What is being asked:
Scan the records below for the line containing "(hpglpenspeed 20)" and the line containing "(outputformat 1)". Copy both, plus every line between, exactly.

□ □ □

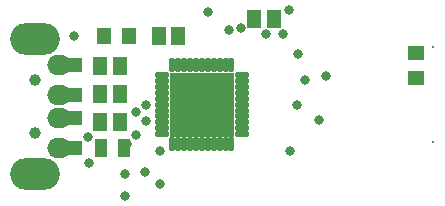
<source format=gts>
G04*
G04 #@! TF.GenerationSoftware,Altium Limited,Altium Designer,20.0.2 (26)*
G04*
G04 Layer_Color=8388736*
%FSLAX25Y25*%
%MOIN*%
G70*
G01*
G75*
%ADD17R,0.04540X0.05918*%
%ADD18R,0.05131X0.05524*%
%ADD19R,0.04343X0.06115*%
%ADD20R,0.21272X0.21272*%
G04:AMPARAMS|DCode=21|XSize=47.76mil|YSize=18.24mil|CornerRadius=5.28mil|HoleSize=0mil|Usage=FLASHONLY|Rotation=90.000|XOffset=0mil|YOffset=0mil|HoleType=Round|Shape=RoundedRectangle|*
%AMROUNDEDRECTD21*
21,1,0.04776,0.00768,0,0,90.0*
21,1,0.03720,0.01824,0,0,90.0*
1,1,0.01056,0.00384,0.01860*
1,1,0.01056,0.00384,-0.01860*
1,1,0.01056,-0.00384,-0.01860*
1,1,0.01056,-0.00384,0.01860*
%
%ADD21ROUNDEDRECTD21*%
G04:AMPARAMS|DCode=22|XSize=18.24mil|YSize=47.76mil|CornerRadius=5.28mil|HoleSize=0mil|Usage=FLASHONLY|Rotation=90.000|XOffset=0mil|YOffset=0mil|HoleType=Round|Shape=RoundedRectangle|*
%AMROUNDEDRECTD22*
21,1,0.01824,0.03720,0,0,90.0*
21,1,0.00768,0.04776,0,0,90.0*
1,1,0.01056,0.01860,0.00384*
1,1,0.01056,0.01860,-0.00384*
1,1,0.01056,-0.01860,-0.00384*
1,1,0.01056,-0.01860,0.00384*
%
%ADD22ROUNDEDRECTD22*%
%ADD23R,0.05524X0.05131*%
%ADD24R,0.10642X0.04737*%
%ADD25C,0.00800*%
%ADD26O,0.07887X0.06706*%
%ADD27O,0.16548X0.10642*%
%ADD28C,0.03950*%
%ADD29C,0.03300*%
D17*
X403126Y328500D02*
D03*
X396630D02*
D03*
X428500Y334000D02*
D03*
X434996D02*
D03*
X383552Y318361D02*
D03*
X377056D02*
D03*
Y299665D02*
D03*
X383552D02*
D03*
X377056Y309013D02*
D03*
X383552D02*
D03*
D18*
X386669Y328500D02*
D03*
X378402D02*
D03*
D19*
X384923Y291000D02*
D03*
X377443D02*
D03*
D20*
X411000Y305496D02*
D03*
D21*
X401158Y318725D02*
D03*
X403126D02*
D03*
X405094D02*
D03*
X407063D02*
D03*
X409031D02*
D03*
X411000D02*
D03*
X412968D02*
D03*
X414937D02*
D03*
X416905D02*
D03*
X418874D02*
D03*
X420843D02*
D03*
Y292268D02*
D03*
X418874D02*
D03*
X416905D02*
D03*
X414937D02*
D03*
X412968D02*
D03*
X411000D02*
D03*
X409031D02*
D03*
X407063D02*
D03*
X405094D02*
D03*
X403126D02*
D03*
X401158D02*
D03*
D22*
X397772Y295654D02*
D03*
Y297622D02*
D03*
Y299591D02*
D03*
Y301559D02*
D03*
Y303528D02*
D03*
Y305496D02*
D03*
Y307465D02*
D03*
Y309433D02*
D03*
Y311402D02*
D03*
Y313370D02*
D03*
Y315339D02*
D03*
X424228D02*
D03*
Y313370D02*
D03*
Y311402D02*
D03*
Y309433D02*
D03*
Y307465D02*
D03*
Y305496D02*
D03*
Y303528D02*
D03*
Y301559D02*
D03*
Y299591D02*
D03*
Y297622D02*
D03*
Y295654D02*
D03*
D23*
X482500Y314366D02*
D03*
Y322634D02*
D03*
D24*
X365736Y318638D02*
D03*
Y308795D02*
D03*
Y300921D02*
D03*
Y291079D02*
D03*
D25*
X488000Y324693D02*
D03*
Y293000D02*
D03*
D26*
X363374Y318638D02*
D03*
Y308795D02*
D03*
Y300921D02*
D03*
Y291079D02*
D03*
D27*
X355500Y327299D02*
D03*
Y282417D02*
D03*
D28*
Y313717D02*
D03*
Y296000D02*
D03*
D29*
X440000Y337000D02*
D03*
X438000Y329000D02*
D03*
X432500D02*
D03*
X385500Y275000D02*
D03*
X452400Y314900D02*
D03*
X450000Y300500D02*
D03*
X440500Y290000D02*
D03*
X372965Y294750D02*
D03*
X392143Y282909D02*
D03*
X397000Y290000D02*
D03*
X385500Y282500D02*
D03*
X389000Y303000D02*
D03*
Y295500D02*
D03*
X403335Y302165D02*
D03*
X386000Y292500D02*
D03*
X392500Y300000D02*
D03*
Y305500D02*
D03*
X368311Y328500D02*
D03*
X413000Y336500D02*
D03*
X397000Y279000D02*
D03*
X420000Y330500D02*
D03*
X424000Y331000D02*
D03*
X445394Y313856D02*
D03*
X443150Y322471D02*
D03*
X442750Y305225D02*
D03*
X373260Y286000D02*
D03*
M02*

</source>
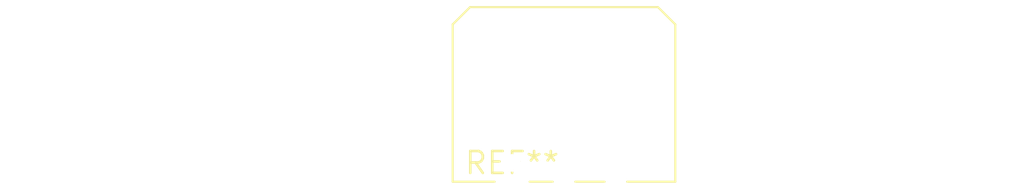
<source format=kicad_pcb>
(kicad_pcb (version 20240108) (generator pcbnew)

  (general
    (thickness 1.6)
  )

  (paper "A4")
  (layers
    (0 "F.Cu" signal)
    (31 "B.Cu" signal)
    (32 "B.Adhes" user "B.Adhesive")
    (33 "F.Adhes" user "F.Adhesive")
    (34 "B.Paste" user)
    (35 "F.Paste" user)
    (36 "B.SilkS" user "B.Silkscreen")
    (37 "F.SilkS" user "F.Silkscreen")
    (38 "B.Mask" user)
    (39 "F.Mask" user)
    (40 "Dwgs.User" user "User.Drawings")
    (41 "Cmts.User" user "User.Comments")
    (42 "Eco1.User" user "User.Eco1")
    (43 "Eco2.User" user "User.Eco2")
    (44 "Edge.Cuts" user)
    (45 "Margin" user)
    (46 "B.CrtYd" user "B.Courtyard")
    (47 "F.CrtYd" user "F.Courtyard")
    (48 "B.Fab" user)
    (49 "F.Fab" user)
    (50 "User.1" user)
    (51 "User.2" user)
    (52 "User.3" user)
    (53 "User.4" user)
    (54 "User.5" user)
    (55 "User.6" user)
    (56 "User.7" user)
    (57 "User.8" user)
    (58 "User.9" user)
  )

  (setup
    (pad_to_mask_clearance 0)
    (pcbplotparams
      (layerselection 0x00010fc_ffffffff)
      (plot_on_all_layers_selection 0x0000000_00000000)
      (disableapertmacros false)
      (usegerberextensions false)
      (usegerberattributes false)
      (usegerberadvancedattributes false)
      (creategerberjobfile false)
      (dashed_line_dash_ratio 12.000000)
      (dashed_line_gap_ratio 3.000000)
      (svgprecision 4)
      (plotframeref false)
      (viasonmask false)
      (mode 1)
      (useauxorigin false)
      (hpglpennumber 1)
      (hpglpenspeed 20)
      (hpglpendiameter 15.000000)
      (dxfpolygonmode false)
      (dxfimperialunits false)
      (dxfusepcbnewfont false)
      (psnegative false)
      (psa4output false)
      (plotreference false)
      (plotvalue false)
      (plotinvisibletext false)
      (sketchpadsonfab false)
      (subtractmaskfromsilk false)
      (outputformat 1)
      (mirror false)
      (drillshape 1)
      (scaleselection 1)
      (outputdirectory "")
    )
  )

  (net 0 "")

  (footprint "Molex_Micro-Fit_3.0_43650-0300_1x03_P3.00mm_Horizontal" (layer "F.Cu") (at 0 0))

)

</source>
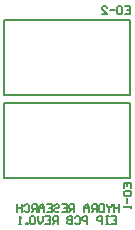
<source format=gbo>
G04*
G04 #@! TF.GenerationSoftware,Altium Limited,Altium Designer,18.0.7 (293)*
G04*
G04 Layer_Color=32896*
%FSLAX25Y25*%
%MOIN*%
G70*
G01*
G75*
%ADD10C,0.00787*%
%ADD16C,0.00500*%
D10*
X240724Y245768D02*
Y270768D01*
X198724D02*
X240724D01*
X198724Y245768D02*
X240724D01*
X198724Y253518D02*
Y263018D01*
Y270768D01*
Y245768D02*
Y253518D01*
X240724Y218209D02*
Y243209D01*
X198724D02*
X240724D01*
X198724Y218209D02*
X240724D01*
X198724Y225959D02*
Y235459D01*
Y243209D01*
Y218209D02*
Y225959D01*
D16*
X234334Y205499D02*
X236000D01*
Y203000D01*
X234334D01*
X236000Y204250D02*
X235167D01*
X233501Y205499D02*
X232668D01*
X233084D01*
Y203000D01*
X233501D01*
X232668D01*
X231418D02*
Y205499D01*
X230169D01*
X229752Y205083D01*
Y204250D01*
X230169Y203833D01*
X231418D01*
X226420Y203000D02*
Y205499D01*
X225170D01*
X224754Y205083D01*
Y204250D01*
X225170Y203833D01*
X226420D01*
X222254Y205083D02*
X222671Y205499D01*
X223504D01*
X223921Y205083D01*
Y203416D01*
X223504Y203000D01*
X222671D01*
X222254Y203416D01*
X221421Y205499D02*
Y203000D01*
X220172D01*
X219755Y203416D01*
Y203833D01*
X220172Y204250D01*
X221421D01*
X220172D01*
X219755Y204666D01*
Y205083D01*
X220172Y205499D01*
X221421D01*
X216423Y203000D02*
Y205499D01*
X215173D01*
X214757Y205083D01*
Y204250D01*
X215173Y203833D01*
X216423D01*
X215590D02*
X214757Y203000D01*
X212258Y205499D02*
X213924D01*
Y203000D01*
X212258D01*
X213924Y204250D02*
X213091D01*
X211425Y205499D02*
Y203833D01*
X210592Y203000D01*
X209758Y203833D01*
Y205499D01*
X208925Y205083D02*
X208509Y205499D01*
X207676D01*
X207259Y205083D01*
Y203416D01*
X207676Y203000D01*
X208509D01*
X208925Y203416D01*
Y205083D01*
X206426Y203000D02*
Y203416D01*
X206010D01*
Y203000D01*
X206426D01*
X204344D02*
X203510D01*
X203927D01*
Y205499D01*
X204344Y205083D01*
X237000Y209499D02*
Y207000D01*
Y208250D01*
X235334D01*
Y209499D01*
Y207000D01*
X234501Y209499D02*
Y209083D01*
X233668Y208250D01*
X232835Y209083D01*
Y209499D01*
X233668Y208250D02*
Y207000D01*
X232002Y209499D02*
Y207000D01*
X230752D01*
X230335Y207417D01*
Y209083D01*
X230752Y209499D01*
X232002D01*
X229502Y207000D02*
Y209499D01*
X228253D01*
X227836Y209083D01*
Y208250D01*
X228253Y207833D01*
X229502D01*
X228669D02*
X227836Y207000D01*
X227003D02*
Y208666D01*
X226170Y209499D01*
X225337Y208666D01*
Y207000D01*
Y208250D01*
X227003D01*
X222005Y207000D02*
Y209499D01*
X220755D01*
X220339Y209083D01*
Y208250D01*
X220755Y207833D01*
X222005D01*
X221172D02*
X220339Y207000D01*
X217840Y209499D02*
X219506D01*
Y207000D01*
X217840D01*
X219506Y208250D02*
X218673D01*
X215340Y209083D02*
X215757Y209499D01*
X216590D01*
X217006Y209083D01*
Y208666D01*
X216590Y208250D01*
X215757D01*
X215340Y207833D01*
Y207417D01*
X215757Y207000D01*
X216590D01*
X217006Y207417D01*
X212841Y209499D02*
X214507D01*
Y207000D01*
X212841D01*
X214507Y208250D02*
X213674D01*
X212008Y207000D02*
Y208666D01*
X211175Y209499D01*
X210342Y208666D01*
Y207000D01*
Y208250D01*
X212008D01*
X209509Y207000D02*
Y209499D01*
X208259D01*
X207843Y209083D01*
Y208250D01*
X208259Y207833D01*
X209509D01*
X208676D02*
X207843Y207000D01*
X205344Y209083D02*
X205760Y209499D01*
X206593D01*
X207010Y209083D01*
Y207417D01*
X206593Y207000D01*
X205760D01*
X205344Y207417D01*
X204510Y209499D02*
Y207000D01*
Y208250D01*
X202844D01*
Y209499D01*
Y207000D01*
X238501Y214834D02*
Y216500D01*
X241000D01*
Y214834D01*
X239750Y216500D02*
Y215667D01*
X238917Y214001D02*
X238501Y213584D01*
Y212751D01*
X238917Y212335D01*
X240583D01*
X241000Y212751D01*
Y213584D01*
X240583Y214001D01*
X238917D01*
X239750Y211502D02*
Y209836D01*
X241000Y209002D02*
Y208169D01*
Y208586D01*
X238501D01*
X238917Y209002D01*
X238834Y275499D02*
X240500D01*
Y273000D01*
X238834D01*
X240500Y274250D02*
X239667D01*
X238001Y275083D02*
X237584Y275499D01*
X236751D01*
X236335Y275083D01*
Y273416D01*
X236751Y273000D01*
X237584D01*
X238001Y273416D01*
Y275083D01*
X235502Y274250D02*
X233836D01*
X231336Y273000D02*
X233002D01*
X231336Y274666D01*
Y275083D01*
X231753Y275499D01*
X232586D01*
X233002Y275083D01*
M02*

</source>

□ □ □

Result of the task:
      (hpglpenspeed 20)
      (hpglpendiameter 15.000000)
      (dxfpolygonmode false)
      (dxfimperialunits false)
      (dxfusepcbnewfont false)
      (psnegative false)
      (psa4output false)
      (plotreference false)
      (plotvalue false)
      (plotinvisibletext false)
      (sketchpadsonfab false)
      (subtractmaskfromsilk false)
      (outputformat 1)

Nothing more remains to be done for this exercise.